The Bear in Your Back Yard.” Jill Lepore reviews Gloria Dickie’s Eight Bears: Mythic Past and Imperiled Future and ponders the future of bear-human relations: “Bears … are coming back to places they haven’t been in generations. What does it mean to rewild Montclair, New Jersey, or Grand Rapids, Michigan, or Atlanta, Georgia?”

What if We’re the Bad Guys Here?” David Brooks pens a remarkably honest column about the ways in which elite privilege generates a populist backlash: “The ideal that ‘we’re all in this together’ was replaced with the reality that the educated class lives in a world up here, and everybody else is forced into a world down there. Members of our class are always publicly speaking out for the marginalized, but somehow we always end up building systems that serve ourselves.”

The Regimes They Are A-Changin.” Jon D. Schaff has one of the best reviews I’ve seen of Patrick Deneen’s new book: “One criticism of Why Liberalism Failed was that it was almost all critique, no solution. There was the obligatory ‘Where do we go from here?’ at the end of the book, but it, frankly, felt tacked on. Regime Change: Toward a Postliberal Future is a response to this criticism. Those interested in smart, engaging, thoughtful critiques of the liberal project should read both books. Then, at least, one can make an intelligent critique of postliberalism.”

Our Democracy is Menaced by Two Dragons. Here’s How to Slay Them.” Danielle Allen agrees with Deneen about the need to expand the size of the House, and she delves into detail on what the results of such a change might entail: “I’ve been going on for many moons about the need to grow the House of Representatives. But there are still two major arguments left for why this is so important. It turns out that growing the House is the way to address both the increasing illegitimacy of the electoral college and the corrosion to our system caused by gerrymandered political districts.”
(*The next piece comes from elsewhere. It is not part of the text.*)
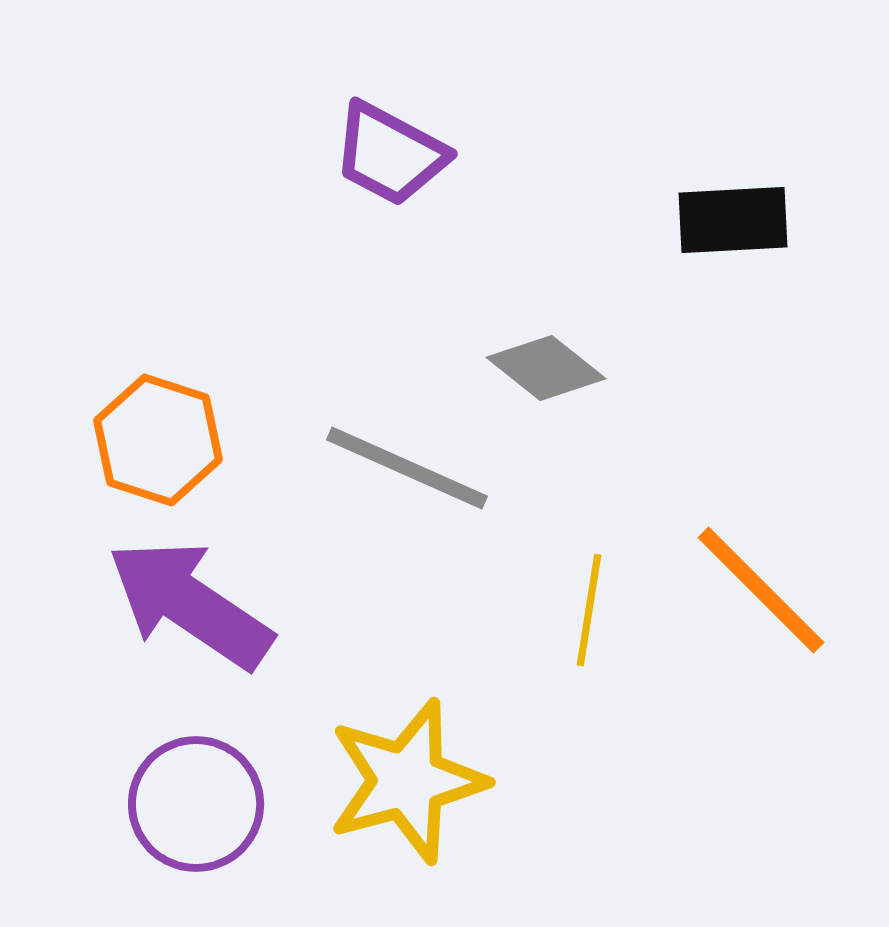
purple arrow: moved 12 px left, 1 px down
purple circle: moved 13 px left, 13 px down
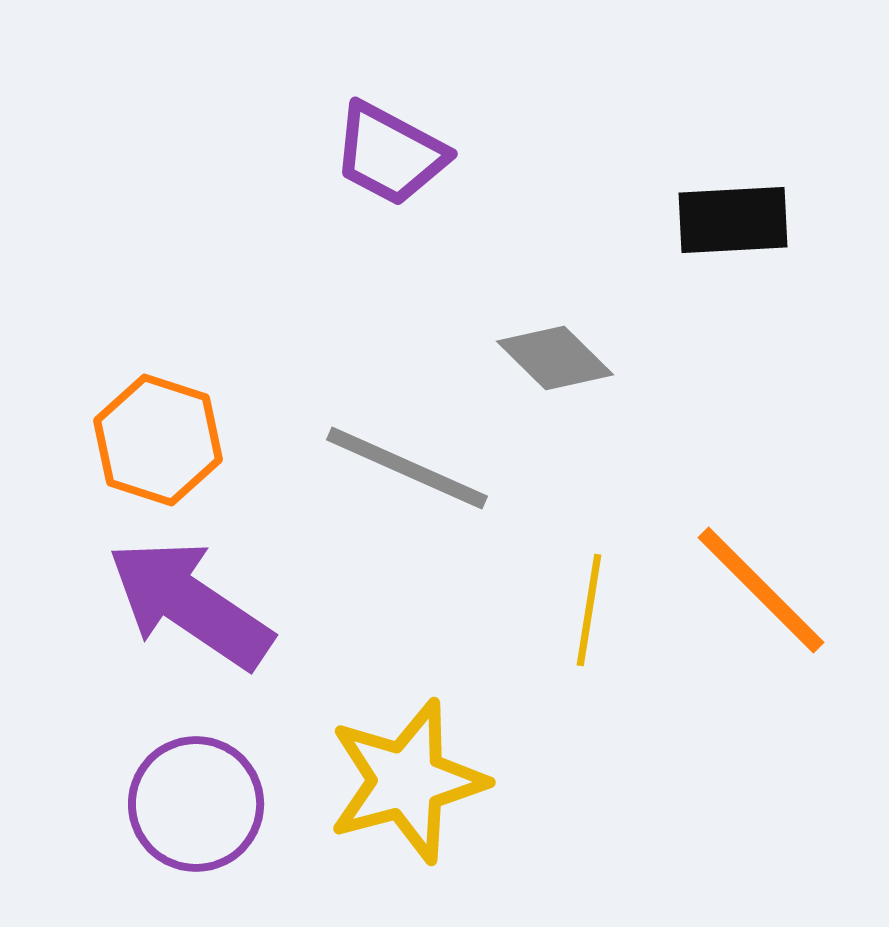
gray diamond: moved 9 px right, 10 px up; rotated 6 degrees clockwise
For America’s 250th Birthday, Let’s Think Local.” Hans Zeiger draws on the lessons of the nation’s Bicentennial to urge a local focus for the upcoming Semiquincentennial celebrations: “There is particular urgency in the work of recording local histories. For one thing, we have witnessed the steep decline of local newspapers, and the corresponding means to preserve a record and continuity. Many of the very social forces that shaped our history also changed the nature of its transmission – from the decline of folkways by which oral traditions were once passed, to the incredible mobility of our population—uprooting, re-rooting, and sometimes returning—to the replacement of written records with electronic ones.”

1 COMMENT

  1. That Brooks column in hilarious. He says that the “elites” “always end up building systems that serve ourselves”, then of course he has to conclude:
    “Are Trump supporters right that the indictments are just a political witch hunt? Of course not. As a card-carrying member of my class, I still basically trust the legal system and the neutral arbiters of justice.”
    So that legal system that was built by and for the “elites” is of course totally trustworthy and neutral. Got it, Dave, your elite card is safe.

    “Trump is a monster in the way we’ve all been saying for years and deserves to go to prison.”
    No rationality, no thought, no argument, just pure emotive vomit. He’s a perfect distillation of the “elites”, Obama is perfect because of his perfectly creased pants, and Trump is a monster, just because.

    (re: Kauffman, I’m as “traditionalist” as it comes about baseball, and robo-umps can’t come soon enough, the current crop of umps are completely grossly incompetent and show zero interest in improving. Mistakes are one thing, total disregard for the game and their jobs is another.)